Apple's Stacey Lysik speaks at the Apple Worldwide Developers Conference in San Jose, California this week. Photo / AP
COMMENT:
This year's Apple World Wide Developer Conference brought news that left users reeling with shock: iTunes will go away later this year when the macOS Catalina operating system update is ready to roll out.
Actually, go away isn't the right term. iTuneswill be deconverged, which sounds more techie-geeky, and split into Music, Podcasts and Apple TV instead.
That's how iPhones and iPads do it and really, I won't miss the bloated 18-year-old iTunes.
Will iTunes die off completely? No, it will continue to annoy people on Windows 10 and older macOS versions. On iOS (which will be called iPadOS on Apple tablets for some reason) it looks like iTunes U for student lectures, and the iTunes Store for entertainment will be kept.
iTunes is a bizarre piece of software. It's a showcase for how Apple, which works so hard to provide a top-notch user experience, every now and then does the opposite.
Who can forget having to activate early iPhones with iTunes? Apple removed that mis-feature fast but to this day, iTunes is where you back-up and restore iPhones and iPads and transfer files on Macs.
You could even select whether to backup iPhones locally, or to your iCloud account … in iTunes. This will now be done via the Finder file management application when you plug in devices to Macs, which is much more sensible.
Then there's fun stuff like finding an old iPod with your ancient music collection on it, and discovering that iTunes on macOS wants to nuke your device because it set up with iTunes on Windows. Okay, so my music collection is embarrassingly bad, but that's still harsh.
Enterprise developers will be watching this space with trepidation, because iTunes was used to deploy apps. Apple moved the App Store from iTunes version 12.7 in 2017. It had to quickly release 12.6.5 for businesses that continue to use iTunes for app deployment and that version is still available for download.
In other WWDC news, my nerdy friends and I won't be able to resist clicking on the different configuration upgrade options for the new cheese grater case Mac Pro when pricing becomes available.

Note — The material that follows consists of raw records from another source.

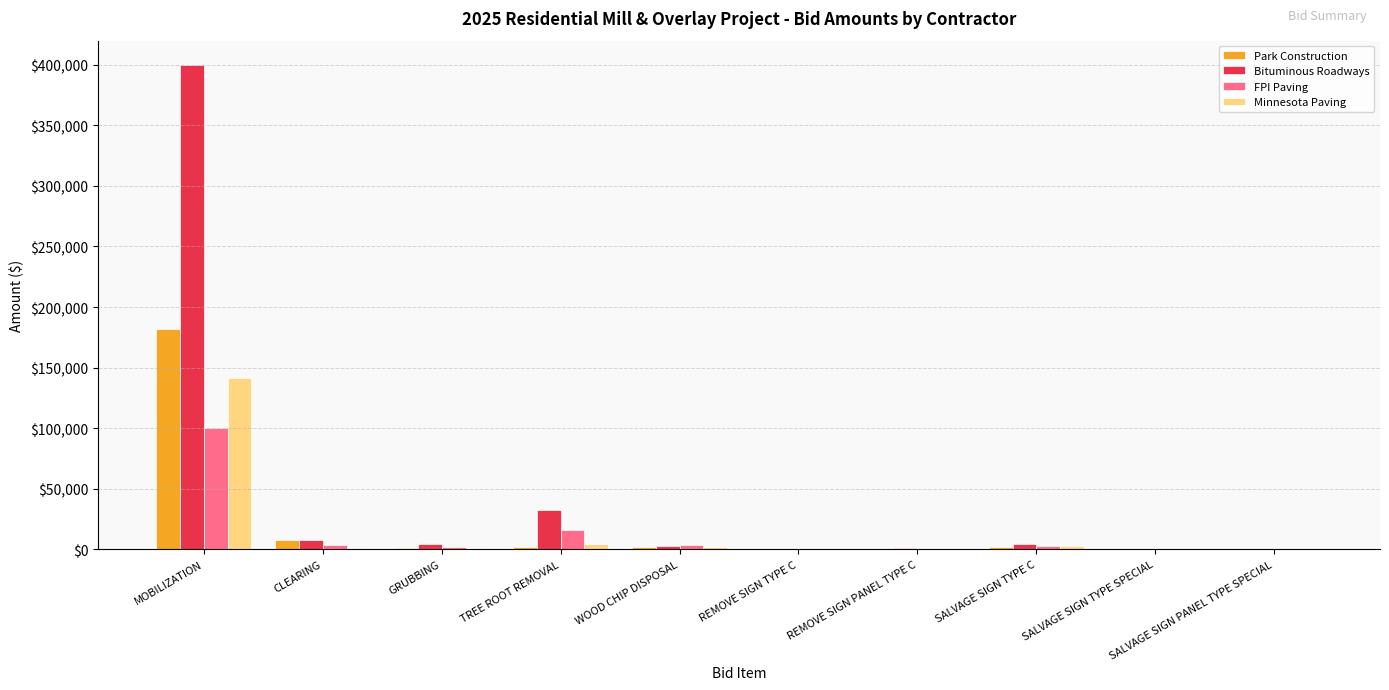

How many groups of bars are there?

10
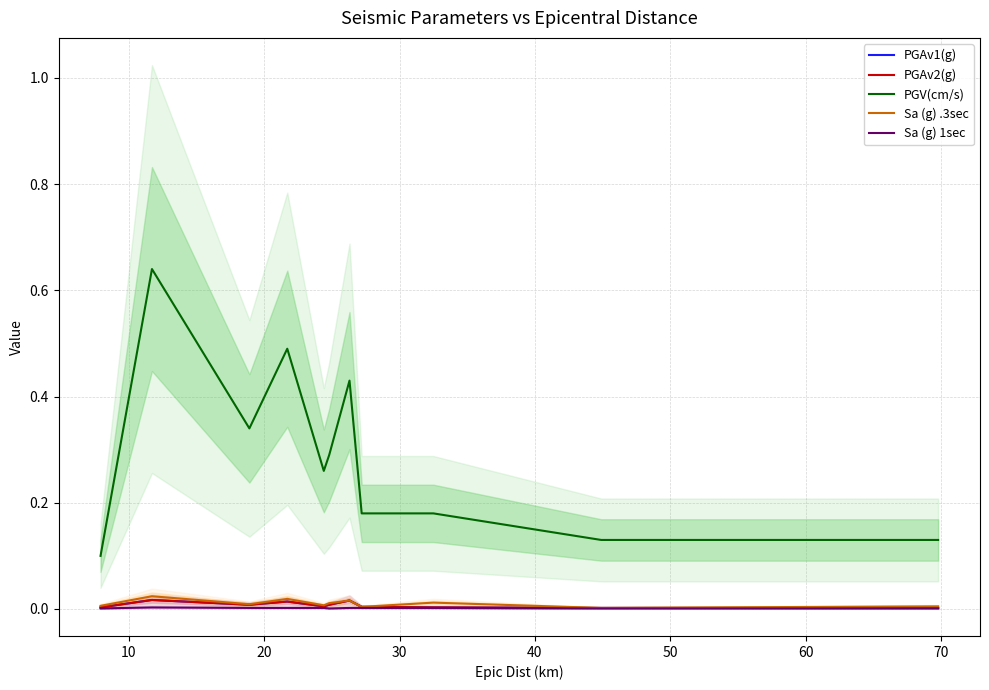

Does the chart display data point markers on the line(s)?

No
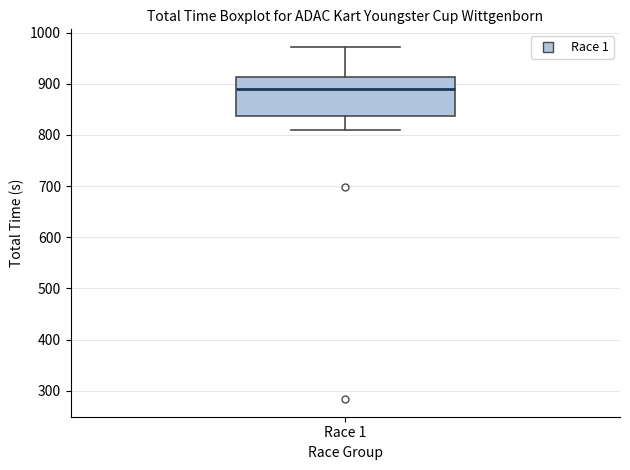

Transcribe this box plot: give where the median line is, the range the box spans, and where the two whiskers end, as read against the y-axis. The values are not printed on the chart, so give them approximately, as read against the axis.

median 890, box 840 to 910, whiskers 810 to 970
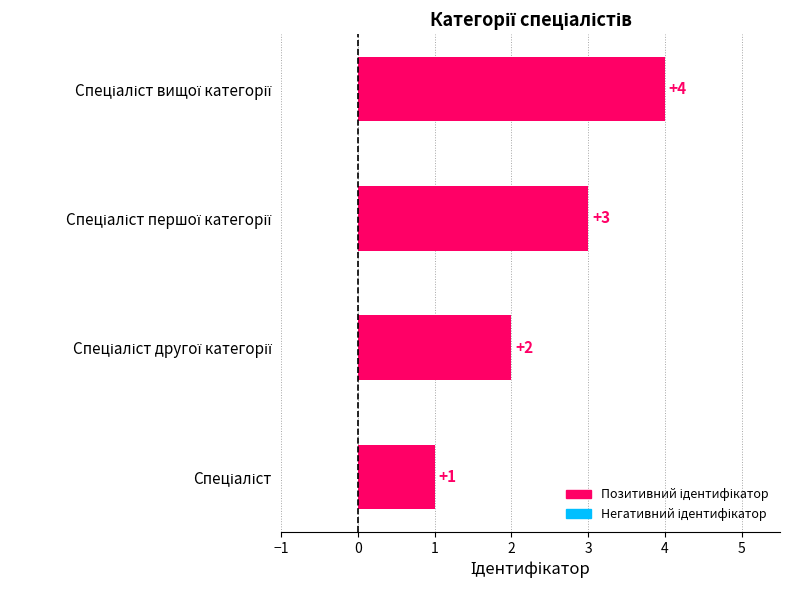

What is the difference between the maximum and minimum values?

3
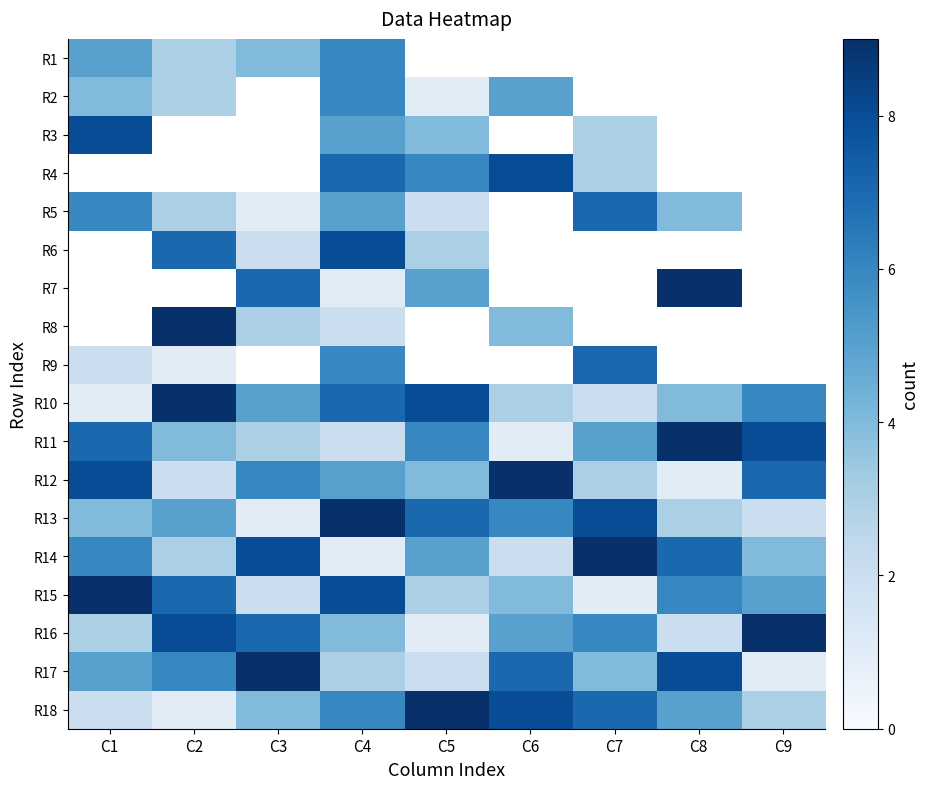

How many categories are shown in the chart?

9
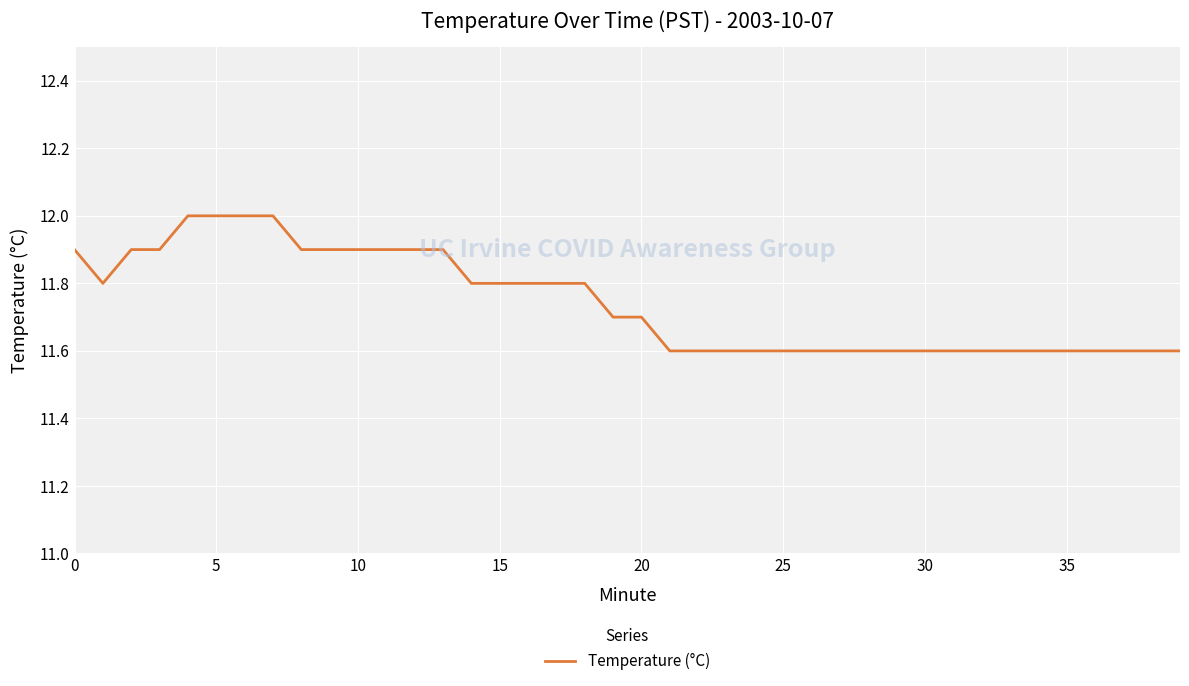

Reading left to right, list all the values displayed in this chart.

11.9	11.8	11.9	11.9	12.0	12.0	12.0	12.0	11.9	11.9	11.9	11.9	11.9	11.9	11.8	11.8	11.8	11.8	11.8	11.7	11.7	11.6	11.6	11.6	11.6	11.6	11.6	11.6	11.6	11.6	11.6	11.6	11.6	11.6	11.6	11.6	11.6	11.6	11.6	11.6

With a Pro Display XDR screen that has 6K resolution and graphics cards, a crazy 28-core Intel processor plus a massive 1.5 terabytes of memory, 4TB storage and various cool bits and bobs, speculation online is that the Mac Pro could cost more than US$50,000. Better get that Givealot page going then.
Apple is doubling down on security and the privacy as a marketing tool strategy. Users will be happy with that, but app developers could chafe at tight new guidelines from Apple that try to control and limit how much data can be collected from users and where it is allowed to go.

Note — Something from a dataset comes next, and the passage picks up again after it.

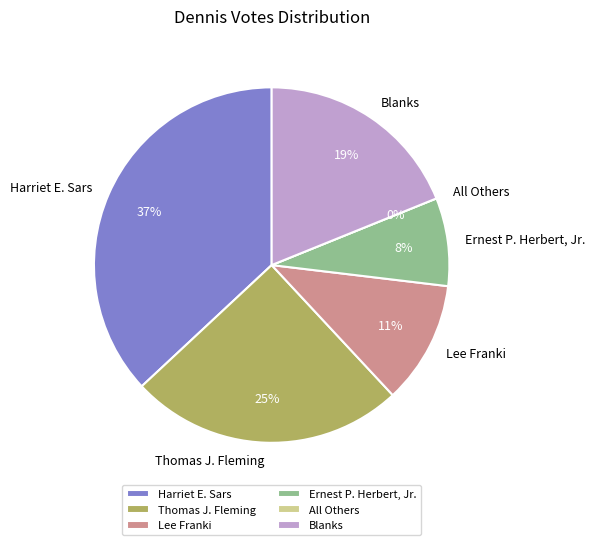

What percentage is NOT represented by Blanks?

81.1%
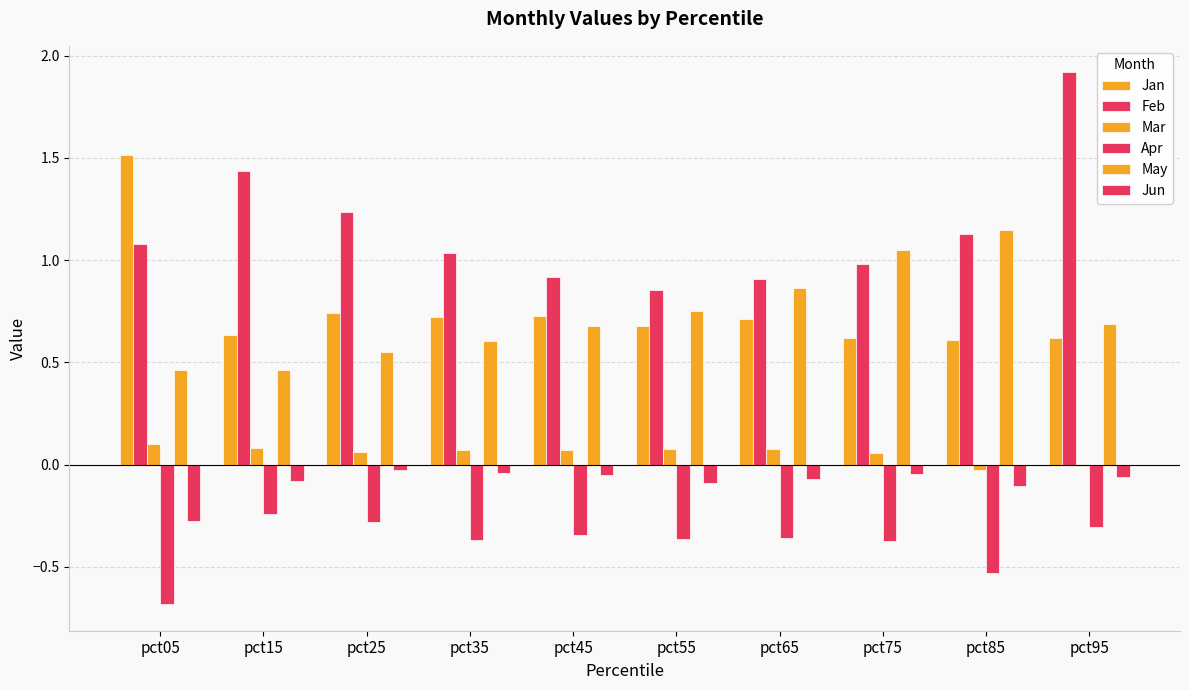

What is the value of the Feb bar at the 5th from the left?

0.9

The sign-in with Apple feature that uses randomly generated burner email addresses linked to real ones for site log-ins sounds great from a security and privacy angle.
Companies that want real email addresses so they can have a direct relationship with customers will hate the new signing-in method though.

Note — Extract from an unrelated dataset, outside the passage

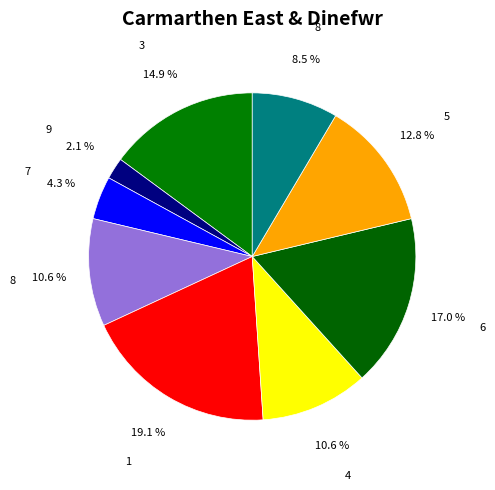

How many segments does this pie chart have?

9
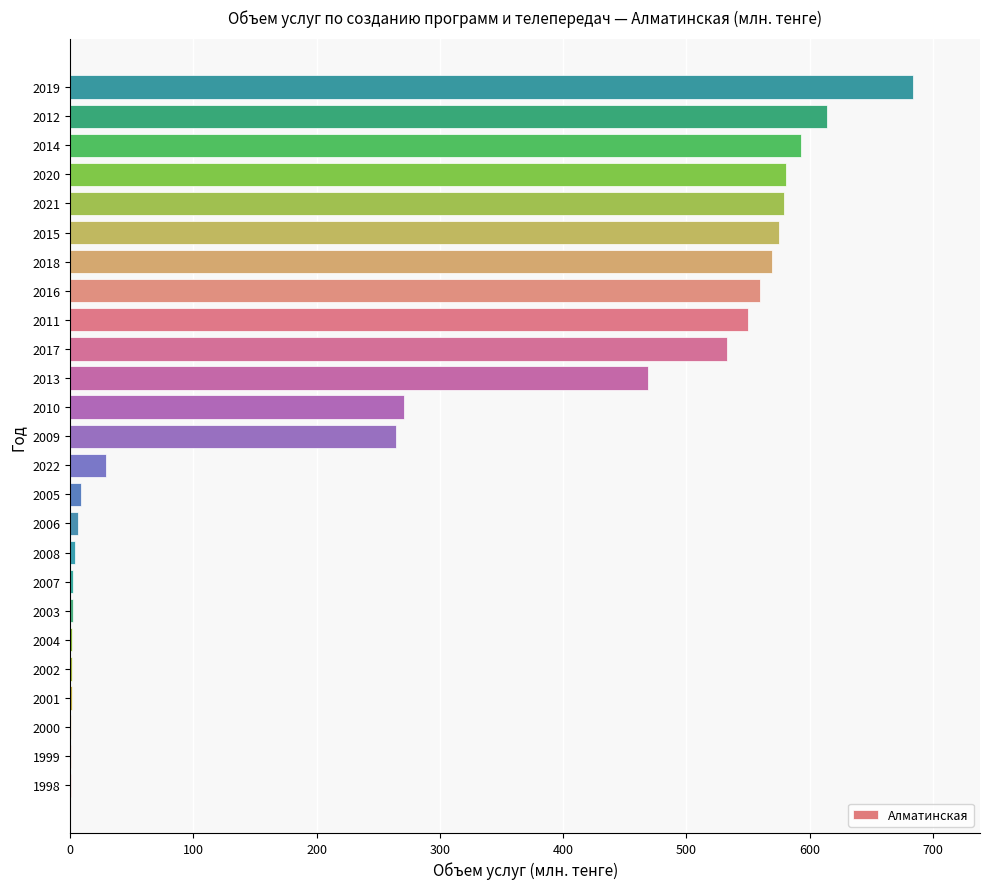

The chart shows a value of 270.8 at 2010. True or false?

True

Enhanced privacy and security could be construed by companies as Apple having too much control over users. There is already an upcoming court case claiming the App Store is too tightly controlled, and the United States Congress will investigate Apple, Google, Facebook and Big Tech in general for being too dominant and powerful.
It will be interesting to see if Apple's focus on protecting user privacy and security backfires on the company.